May 27, 2010
JONES, Oklahoma -- Oklahomans have proven they can handle most anything Mother Nature can dish out: tornadoes, wildfires, ice storms, flooding. Been there, done that. Residents of one town can now add earthquakes to the list.
The people of Jones and other rural communities in eastern Oklahoma County and western Lincoln County, in the central part of the state, have been experiencing what geologists refer to as an earthquake "swarm" over the past year.
Relative to the temblors that recently struck Haiti and Chile, these quakes have not been very strong -- ranging in magnitude from 1.5 to 3.8, and yet many have been big enough, not only to be felt, but to rattle houses and rattle nerves. . .
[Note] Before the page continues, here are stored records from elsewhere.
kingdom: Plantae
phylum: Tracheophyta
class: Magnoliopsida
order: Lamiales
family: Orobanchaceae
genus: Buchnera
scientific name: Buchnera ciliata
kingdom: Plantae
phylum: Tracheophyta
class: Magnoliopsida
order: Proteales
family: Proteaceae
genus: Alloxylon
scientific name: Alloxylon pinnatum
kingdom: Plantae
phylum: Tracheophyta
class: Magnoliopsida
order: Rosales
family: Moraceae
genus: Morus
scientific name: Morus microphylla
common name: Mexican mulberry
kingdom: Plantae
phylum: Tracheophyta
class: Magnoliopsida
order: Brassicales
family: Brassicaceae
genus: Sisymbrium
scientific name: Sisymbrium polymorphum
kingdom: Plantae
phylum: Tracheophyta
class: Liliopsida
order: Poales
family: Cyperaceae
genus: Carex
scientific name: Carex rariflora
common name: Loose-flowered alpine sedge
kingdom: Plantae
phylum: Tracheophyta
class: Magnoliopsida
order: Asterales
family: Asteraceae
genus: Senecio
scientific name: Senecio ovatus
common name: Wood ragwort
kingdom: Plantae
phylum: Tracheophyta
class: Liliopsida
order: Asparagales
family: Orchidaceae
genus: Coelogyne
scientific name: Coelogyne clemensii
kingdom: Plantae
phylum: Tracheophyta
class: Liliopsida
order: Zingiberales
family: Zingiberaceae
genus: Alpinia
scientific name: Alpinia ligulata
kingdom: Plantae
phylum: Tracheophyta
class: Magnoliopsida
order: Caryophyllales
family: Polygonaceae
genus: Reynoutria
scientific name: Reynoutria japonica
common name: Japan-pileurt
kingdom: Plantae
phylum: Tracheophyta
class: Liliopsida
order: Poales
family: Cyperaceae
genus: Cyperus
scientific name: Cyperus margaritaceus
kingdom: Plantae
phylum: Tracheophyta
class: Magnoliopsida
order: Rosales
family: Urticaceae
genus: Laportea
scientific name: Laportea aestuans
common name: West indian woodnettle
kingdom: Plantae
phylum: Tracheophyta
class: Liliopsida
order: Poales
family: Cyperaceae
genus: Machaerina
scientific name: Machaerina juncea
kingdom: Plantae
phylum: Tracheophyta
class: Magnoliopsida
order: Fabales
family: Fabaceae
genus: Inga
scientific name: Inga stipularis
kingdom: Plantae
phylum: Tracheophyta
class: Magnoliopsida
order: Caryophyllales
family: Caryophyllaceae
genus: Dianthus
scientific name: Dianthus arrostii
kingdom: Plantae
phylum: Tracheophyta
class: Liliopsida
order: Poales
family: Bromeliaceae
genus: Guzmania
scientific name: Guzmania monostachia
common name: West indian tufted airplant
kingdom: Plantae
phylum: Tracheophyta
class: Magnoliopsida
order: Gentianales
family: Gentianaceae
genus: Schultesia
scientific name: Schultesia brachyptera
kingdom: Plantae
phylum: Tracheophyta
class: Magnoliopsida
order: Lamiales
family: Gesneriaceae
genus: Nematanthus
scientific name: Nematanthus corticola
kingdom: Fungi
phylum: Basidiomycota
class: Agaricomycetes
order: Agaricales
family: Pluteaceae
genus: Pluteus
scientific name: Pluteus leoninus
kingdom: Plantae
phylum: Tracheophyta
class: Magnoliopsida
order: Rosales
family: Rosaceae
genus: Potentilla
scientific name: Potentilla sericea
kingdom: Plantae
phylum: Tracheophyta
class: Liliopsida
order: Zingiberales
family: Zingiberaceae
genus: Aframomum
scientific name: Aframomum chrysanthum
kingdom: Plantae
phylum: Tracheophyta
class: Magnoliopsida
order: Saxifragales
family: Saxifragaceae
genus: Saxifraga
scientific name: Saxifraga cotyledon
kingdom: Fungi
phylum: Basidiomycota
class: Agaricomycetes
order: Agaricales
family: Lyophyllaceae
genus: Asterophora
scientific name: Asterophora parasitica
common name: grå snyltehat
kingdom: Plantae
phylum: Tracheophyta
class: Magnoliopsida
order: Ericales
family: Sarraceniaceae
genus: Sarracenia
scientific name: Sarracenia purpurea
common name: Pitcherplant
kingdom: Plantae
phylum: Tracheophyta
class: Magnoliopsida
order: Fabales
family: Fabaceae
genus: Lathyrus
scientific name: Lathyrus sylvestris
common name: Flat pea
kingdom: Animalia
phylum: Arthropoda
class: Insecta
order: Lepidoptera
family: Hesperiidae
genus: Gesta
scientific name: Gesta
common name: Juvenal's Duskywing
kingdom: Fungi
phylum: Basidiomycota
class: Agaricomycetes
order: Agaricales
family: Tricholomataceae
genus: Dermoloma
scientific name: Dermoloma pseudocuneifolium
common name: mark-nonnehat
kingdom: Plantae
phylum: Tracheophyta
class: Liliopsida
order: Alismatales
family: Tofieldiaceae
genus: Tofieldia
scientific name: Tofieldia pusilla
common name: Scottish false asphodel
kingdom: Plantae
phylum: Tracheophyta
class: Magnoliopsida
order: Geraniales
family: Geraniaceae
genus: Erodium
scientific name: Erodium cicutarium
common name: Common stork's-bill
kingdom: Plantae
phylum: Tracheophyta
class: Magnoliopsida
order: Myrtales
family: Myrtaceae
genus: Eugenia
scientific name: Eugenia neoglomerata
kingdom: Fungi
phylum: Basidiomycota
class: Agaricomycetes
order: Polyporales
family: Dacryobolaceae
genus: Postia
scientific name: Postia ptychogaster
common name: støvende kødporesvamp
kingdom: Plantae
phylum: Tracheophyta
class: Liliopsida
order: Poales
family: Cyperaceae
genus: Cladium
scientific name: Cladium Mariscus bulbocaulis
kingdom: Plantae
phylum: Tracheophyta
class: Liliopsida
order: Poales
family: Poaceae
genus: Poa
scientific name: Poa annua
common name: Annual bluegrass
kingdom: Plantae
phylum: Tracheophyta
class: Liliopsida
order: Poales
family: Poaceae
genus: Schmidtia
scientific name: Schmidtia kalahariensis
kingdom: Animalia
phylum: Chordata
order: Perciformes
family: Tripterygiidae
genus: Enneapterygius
On Halloween night, 2008, residents around the Dallas-Fort Worth airport began experiencing a series of tremors -- the first felt earthquakes in that area since 1950. Geologists from Southern Methodist University and the University of Texas were intrigued and decided to take a closer look.
Dr. Brian Stump, a professor Earth Sciences at SMU, said the seismic equipment they put in place showed them something extraordinary about the epicenters of the earthquakes they recorded.
"They all locate in that little square," Stump said, pointing to a spot just south of the Dallas-Fort Worth airport.
And that square, he said, was right along a known fault line, and right next to a wastewater injection well.
Stump and other geologists said production wells have not been tied to earthquakes, but disposal wells, where the saltwater and other fluids used in oil and gas production are injected back into the earth have been shown, in some cases, to cause small quakes.
"Fluids of all kinds, when they're injected underground, do, in some cases, induce small earthquakes," Stump said.
Stump said they also learned that the injection well in question has started putting fluids into the ground just a few weeks before the DFW quakes began.